Page excerpt ->
━━━━
# Hunting/killing instinct?



## Apesan (Aug 23, 2013)

My folks have a golden doodle (no judgement pls) and she is great with our golden puppy and kids and at 2, she's mellowed a lot and I've always thought of her as a nice dog. 

My parents went away and my sister in law was watching the dog. Somehow she got into my neice's bedroom and killed her pet guinea pigs-and true me, it wasn't an "oops she played to hard" accident. It was a full growl and attack and kill. 

Needless to say, it wasn't a good scene and all my neice and nephews were/are devastated so we took the dog for the remainder of their vacation. My folks are coming home tonight and i am completely sick that i have to tell them what happened. 

I haven't let my pup and the dog have unsupervised play, but she has been fine with our 14 week golden puppy. Hey have actually had a great time playing together. 

I know a golden doodle is NOT and GR but I am wondering if what she did with the pigs was instinct and if it can be trained out of her? Also, I'm wondering if this is something I should be wary about with my pup? My last golden was around all kinds of critters and never paid much mind to them but I know each dog is different. 

Any thoughts?


----------



## Megora (Jun 7, 2010)

Watch your goldens when they play with toys.... a lot of that throwing around, pouncing, shaking, shredding.... these are things these dogs do in play that basically are linked to predatory instincts that are somewhere inside of them. Doesn't mean they aren't nice dogs. It's just part of their wiring.

Prey animals like pet rodents and pet birds should not be left loose with a dog running around. I'm very sorry the kids went through that.  

We had a rodent of some kind shred some baby birds that I bred - and it was a very long time before I could shake that sick horrified feeling.


----------



## ArchersMom (May 22, 2013)

Poor guinea pig. I think it depends on how the dog was socialized. If the puppy grew up around guinea pigs and was taught to leave it alone I think you'd be fine. I think the incident was more of a poodle problem though. My dad had a standard poodle long ago that was a mouser, it wasn't a problem since they weren't pets. I can't imagine a golden having enough attention to want to kill a guinea pig. Mine wouldn't hurt a fly and we have a family friend whom had a golden and guinea pigs for several years without any incidents.
━━━━
Questions to answer ->
- a) Answer these from the thread about the golden doodle and the guinea pigs:
(i) How old is the golden doodle?
(ii) How old is the golden puppy she has been playing with?
(iii) What kind of dog did ArchersMom's dad have long ago?
- b) Print the part of the thread about the golden doodle and the guinea pigs starting at "## Megora (Jun" and ending at "of their wiring.".

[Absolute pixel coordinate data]
━━━━
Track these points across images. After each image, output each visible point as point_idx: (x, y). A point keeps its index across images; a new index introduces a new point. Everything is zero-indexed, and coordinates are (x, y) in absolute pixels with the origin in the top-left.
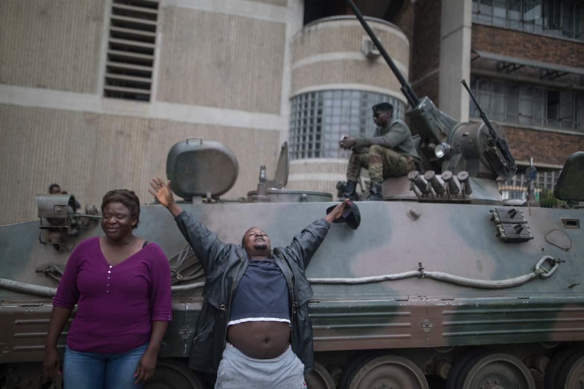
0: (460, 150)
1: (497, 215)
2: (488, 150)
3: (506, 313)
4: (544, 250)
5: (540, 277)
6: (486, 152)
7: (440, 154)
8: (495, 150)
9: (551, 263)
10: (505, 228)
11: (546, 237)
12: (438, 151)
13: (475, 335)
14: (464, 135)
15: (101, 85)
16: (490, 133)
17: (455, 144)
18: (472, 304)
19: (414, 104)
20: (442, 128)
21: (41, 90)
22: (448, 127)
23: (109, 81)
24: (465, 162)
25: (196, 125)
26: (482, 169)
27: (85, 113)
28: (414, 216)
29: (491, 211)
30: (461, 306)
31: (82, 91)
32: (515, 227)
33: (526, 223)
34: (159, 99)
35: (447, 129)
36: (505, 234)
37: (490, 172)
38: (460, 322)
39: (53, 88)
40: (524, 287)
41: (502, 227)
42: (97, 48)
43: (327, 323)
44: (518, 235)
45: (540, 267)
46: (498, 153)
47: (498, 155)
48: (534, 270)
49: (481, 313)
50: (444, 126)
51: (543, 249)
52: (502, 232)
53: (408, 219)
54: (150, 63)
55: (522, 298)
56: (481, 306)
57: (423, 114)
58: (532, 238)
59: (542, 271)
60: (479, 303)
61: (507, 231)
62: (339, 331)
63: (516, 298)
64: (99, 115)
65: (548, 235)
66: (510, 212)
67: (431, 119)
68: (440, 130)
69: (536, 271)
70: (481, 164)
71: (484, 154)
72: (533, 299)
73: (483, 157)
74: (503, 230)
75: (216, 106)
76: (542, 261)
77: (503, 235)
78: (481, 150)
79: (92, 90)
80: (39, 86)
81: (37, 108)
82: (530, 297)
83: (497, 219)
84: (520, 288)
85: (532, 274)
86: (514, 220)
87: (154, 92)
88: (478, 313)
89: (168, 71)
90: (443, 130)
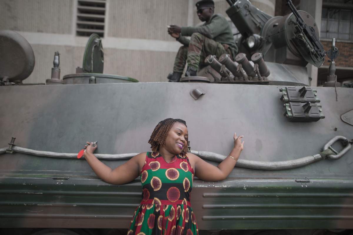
━━━━
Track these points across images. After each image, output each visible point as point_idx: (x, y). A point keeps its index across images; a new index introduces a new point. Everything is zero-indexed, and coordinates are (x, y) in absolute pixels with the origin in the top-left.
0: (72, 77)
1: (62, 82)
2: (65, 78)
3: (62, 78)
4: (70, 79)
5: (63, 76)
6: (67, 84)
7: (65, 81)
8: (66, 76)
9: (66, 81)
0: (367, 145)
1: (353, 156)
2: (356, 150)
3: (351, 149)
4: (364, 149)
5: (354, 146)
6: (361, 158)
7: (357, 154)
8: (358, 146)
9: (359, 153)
━━━━
Exercise responses ->
- a)
(i) 2
(ii) 14 weeks
(iii) A standard poodle that was a mouser

- b)
## Megora (Jun 7, 2010)

Watch your goldens when they play with toys.... a lot of that throwing around, pouncing, shaking, shredding.... these are things these dogs do in play that basically are linked to predatory instincts that are somewhere inside of them. Doesn't mean they aren't nice dogs. It's just part of their wiring.